Притом, дама был такая вся буржуа-буржуа-буржуа - с бесчисленными костюмами от Шанель, золотыми очками Картье на цепочке с камешками по цене крыла от самолета, мопсом (или болонкой, уже не помню) и очень пафосным домом на берегу, в котором было какое-то нечеловеческое количество марокканских подушек, разбросанных на диванах, креслах, подоконниках и ковре в гостиной (ну вот не знаю почему я именно подушки запомнила )
Да, еще она ездила на кофейном Росл-Ройсе кабриолете какого-то мохнатого года выпуска.
При этом у нее был явно перебит нос.
Ну то есть, десяток-другой пластик - а они там были - этот изъян конечно сгладили, но не убрали окончательно.
Когда мы сошлись настолько, что об этом удобно стало спросить, я спросила, ожидая историю про какую-нибудь автокатастрофу на Лазурном берегу или любовника-корсиканца.
Фиг вам.
Вернее, фиг мне.
- Это был май 1968 - мечтательно жмурясь произнесла мадам - сломанный нос и два выбитых зуба.
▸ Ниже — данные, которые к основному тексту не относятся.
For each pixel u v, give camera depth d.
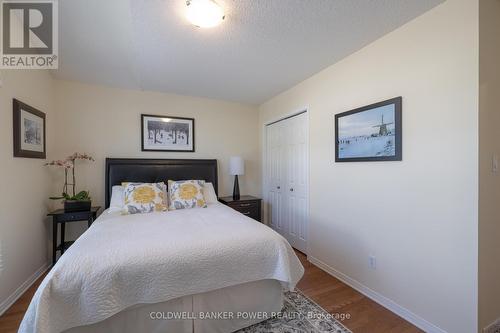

Я прокусила полицейскому руку.
Это я к чему, собственно.
Исключительно к причитаниями некоторых впечатлительных особей о том, что милые городские дети, что бузили нынче на Тверской, вырастут и сделают революцию.
Не сделают.
Революцию делают пьяные матросы и крестьяне, пошедшие жечь барина.
И за ними конечно надо приглядывать.
Но если кто из них и был в субботу на Тверской, то исключительно с нагайками.